TASK STATEMENT: Copy each line in the data that includes the word "logfile".

(Records from a collection)
--

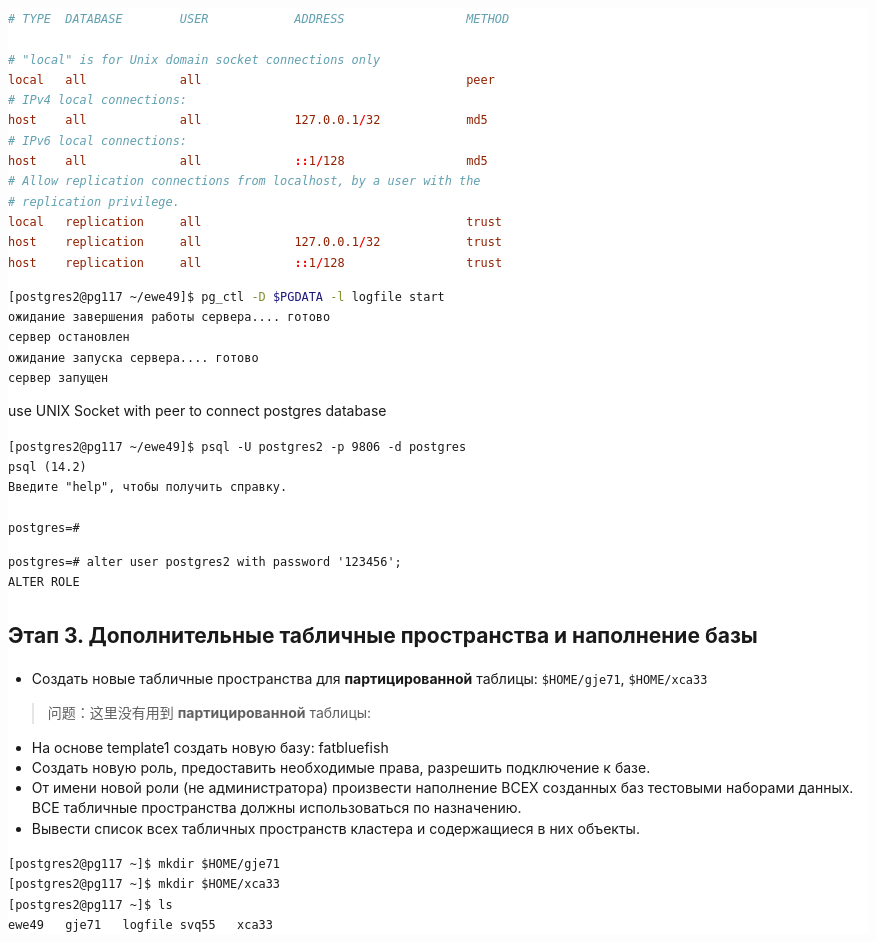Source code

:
 ```conf
# TYPE  DATABASE        USER            ADDRESS                 METHOD

# "local" is for Unix domain socket connections only
local   all             all                                     peer
# IPv4 local connections:
host    all             all             127.0.0.1/32            md5
# IPv6 local connections:
host    all             all             ::1/128                 md5
# Allow replication connections from localhost, by a user with the
# replication privilege.
local   replication     all                                     trust
host    replication     all             127.0.0.1/32            trust
host    replication     all             ::1/128                 trust
```

```sh
[postgres2@pg117 ~/ewe49]$ pg_ctl -D $PGDATA -l logfile start
ожидание завершения работы сервера.... готово
сервер остановлен
ожидание запуска сервера.... готово
сервер запущен
```

use UNIX Socket with peer to connect postgres database
```
[postgres2@pg117 ~/ewe49]$ psql -U postgres2 -p 9806 -d postgres
psql (14.2)
Введите "help", чтобы получить справку.

postgres=#
```

```
postgres=# alter user postgres2 with password '123456';
ALTER ROLE
```

## Этап 3. Дополнительные табличные пространства и наполнение базы
- Создать новые табличные пространства для **партицированной** таблицы: `$HOME/gje71`, `$HOME/xca33`

> 问题：这里没有用到 **партицированной** таблицы:
 
- На основе template1 создать новую базу: fatbluefish
- Создать новую роль, предоставить необходимые права, разрешить подключение к базе.
- От имени новой роли (не администратора) произвести наполнение ВСЕХ созданных баз тестовыми наборами данных. ВСЕ табличные пространства должны использоваться по назначению.
- Вывести список всех табличных пространств кластера и содержащиеся в них объекты.

```
[postgres2@pg117 ~]$ mkdir $HOME/gje71
[postgres2@pg117 ~]$ mkdir $HOME/xca33
[postgres2@pg117 ~]$ ls
ewe49	gje71	logfile	svq55	xca33
```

--

ANSWER FOR THIS EXERCISE:
[postgres2@pg117 ~/ewe49]$ pg_ctl -D $PGDATA -l logfile start
ewe49	gje71	logfile	svq55	xca33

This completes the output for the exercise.